I put an AI agent in a box and told it to build

Here's the experiment: take an AI agent, lock it in a Docker container, give it three markdown files, and see if it can build a working app from scratch. No hand-holding. No pair programming. Just a spec, a task list, and a status tracker.

The app itself doesn't matter. it's a simple notes app with login and a 3-note limit. A test vehicle. What matters is the loop.

The setup

The container is the agent's entire world. Node.js, Playwright, git, a database connection. Nothing else. No access to my Mac, no browsing, no escape hatch.

Three files control everything:

SPEC.md. what to build. A notes app: email login, create/delete notes, 3-note quota for free users, Stripe checkout for paid. Simple enough to build in an hour, complex enough to break in interesting ways.

TASKS.md. ten discrete steps. Each one has a checkscript attached. Not "does it compile". real tests. Playwright opens the browser, clicks buttons, creates notes, tries to break the quota.

STATUS.md. the agent's logbook. After each task: PASS or FAIL, iteration count, error notes. This is where you watch it think.

What happens when you press play

The agent reads SPEC. Understands the app. Reads TASKS. Picks up task 1. Builds. Runs the check. If exit code 0: PASS, commit, next task. If not: read the error, fix, retry.

graph LR
    A[SPEC.md] --> B[Agent reads task]
    B --> C[Build]
    C --> D{Checkscript}
    D -->|Exit 0| E[PASS → Commit]
    E --> B
    D -->|Exit 1| F[Read error]
    F --> G[Fix]
    G --> D

That's it. That's the entire architecture. Three markdown files and exit codes.

The beautiful part is watching it get stuck and unstick itself. Task 4. the login page. failed three times. The agent's test tried to load the page on 127.0.0.1, but Next.js internally redirects to localhost. Three failures. Each time the agent read the error, made a hypothesis, tried a fix. Third attempt: updated the Playwright config. PASS.

No human told it what was wrong. It read the error output, reasoned about it, and fixed it. In a container. Alone.

Why a container

Because trust is a spectrum, and "run my agent on my laptop with full system access" is at the wrong end of it.

The container enforces boundaries. The agent can read its project files, run builds, talk to the database, push to GitHub. That's it. It can't read my SSH keys, open random ports, or install whatever it wants. The spec lists the exact stack. nothing else gets in.

Every tool the agent needs is pre-loaded. Every credential is scoped. If something isn't in the container, the agent can't access it. That's not a limitation. that's the design.

What actually worked

Seven out of ten tasks passed autonomously. The agent built the full app: auth flow, note CRUD, quota enforcement at the database level (try creating a 4th note. the database literally won't let you), and a Stripe checkout redirect.

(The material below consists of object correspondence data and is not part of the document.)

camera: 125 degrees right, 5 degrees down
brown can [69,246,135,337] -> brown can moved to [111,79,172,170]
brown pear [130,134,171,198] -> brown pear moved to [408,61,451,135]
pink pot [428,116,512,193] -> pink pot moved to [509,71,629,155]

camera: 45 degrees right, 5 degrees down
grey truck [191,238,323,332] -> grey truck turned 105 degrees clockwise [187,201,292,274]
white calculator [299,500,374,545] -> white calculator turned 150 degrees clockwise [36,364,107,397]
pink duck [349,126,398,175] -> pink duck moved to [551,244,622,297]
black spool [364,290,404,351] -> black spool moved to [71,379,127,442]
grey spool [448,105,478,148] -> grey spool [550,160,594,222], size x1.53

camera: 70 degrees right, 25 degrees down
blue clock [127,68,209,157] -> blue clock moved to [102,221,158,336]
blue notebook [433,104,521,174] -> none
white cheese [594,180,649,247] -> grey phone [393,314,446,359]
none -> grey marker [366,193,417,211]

The quota test is my favorite. The Playwright script creates three notes, then tries to create a fourth. Checks the count. Still three. The database said no. Not the frontend. the database. That's real enforcement, and the agent built it because the check demanded it.

What didn't

Three tasks needed me. Not because the agent was dumb. because the setup had holes.

The database password wasn't in the environment. The agent can't guess a password. That's a setup problem, not an intelligence problem.

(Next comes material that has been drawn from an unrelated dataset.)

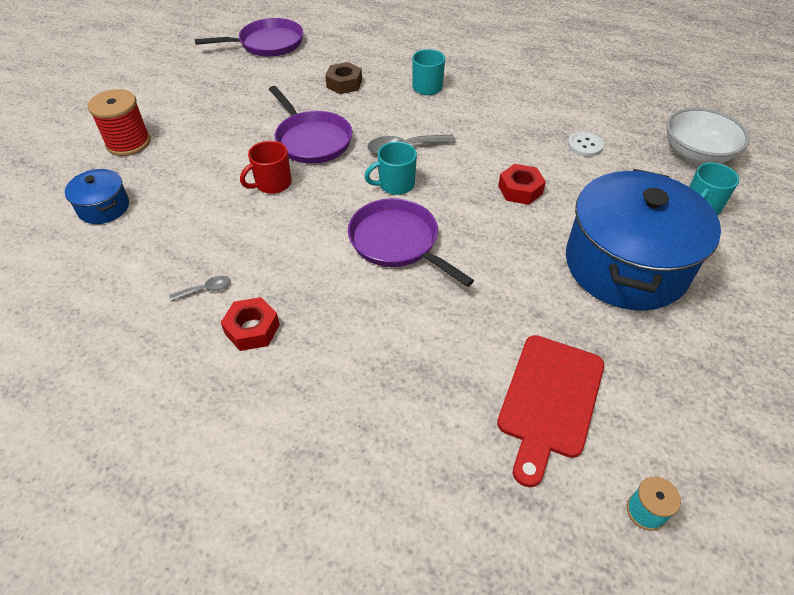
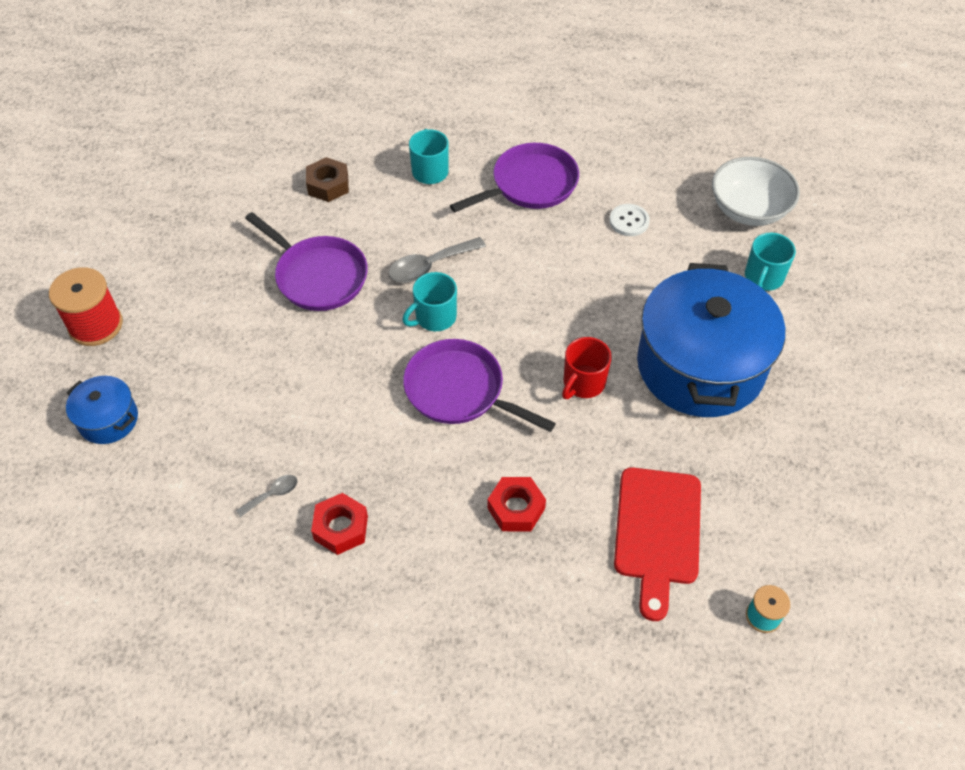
camera: 15 degrees left, 5 degrees up
purple pan [194,18,303,57] -> purple pan moved to [450,143,579,212]
red mug [240,141,291,194] -> red mug moved to [562,337,612,399]
red nut [498,164,546,205] -> red nut moved to [488,477,546,532]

Supabase redirect URLs weren't configured. The agent can't click through a web dashboard. Another setup gap.

Vercel deployment protection was on. The agent's deploy check got a 401. It couldn't verify its own work was live.

Every human intervention was a hole in my preparation. Not a flaw in the loop.

The real insight

The first version of this experiment had the agent claim 10/10 PASS. Perfect score. I opened the app. Black screen. Every "PASS" was based on npm run build. which only proves TypeScript compiles. Compiles ≠ works. That's a whole separate story.

Version two added real checks. Playwright tests, database queries, curl commands. Suddenly the agent started failing. and then fixing its own failures. The scores looked worse (7 autonomous, 2 partial, 1 manual). But the app worked.

Worse numbers. Better reality. I'll take that trade every time.

What's next

Version three. Goal: zero human interventions. Every gap from v2 becomes a preflight check. Database password in env before the container starts. Redirect URLs pre-configured. Deploy protection off or bypass token ready.

The agent doesn't need to get smarter. The setup needs to get tighter. That's the whole game.

Three markdown files. A locked container. An agent that reads, builds, tests, and fixes. Not science fiction. running on my Mac right now.

Well, not right now. Right now it's waiting for me to close those last three holes. Almost there.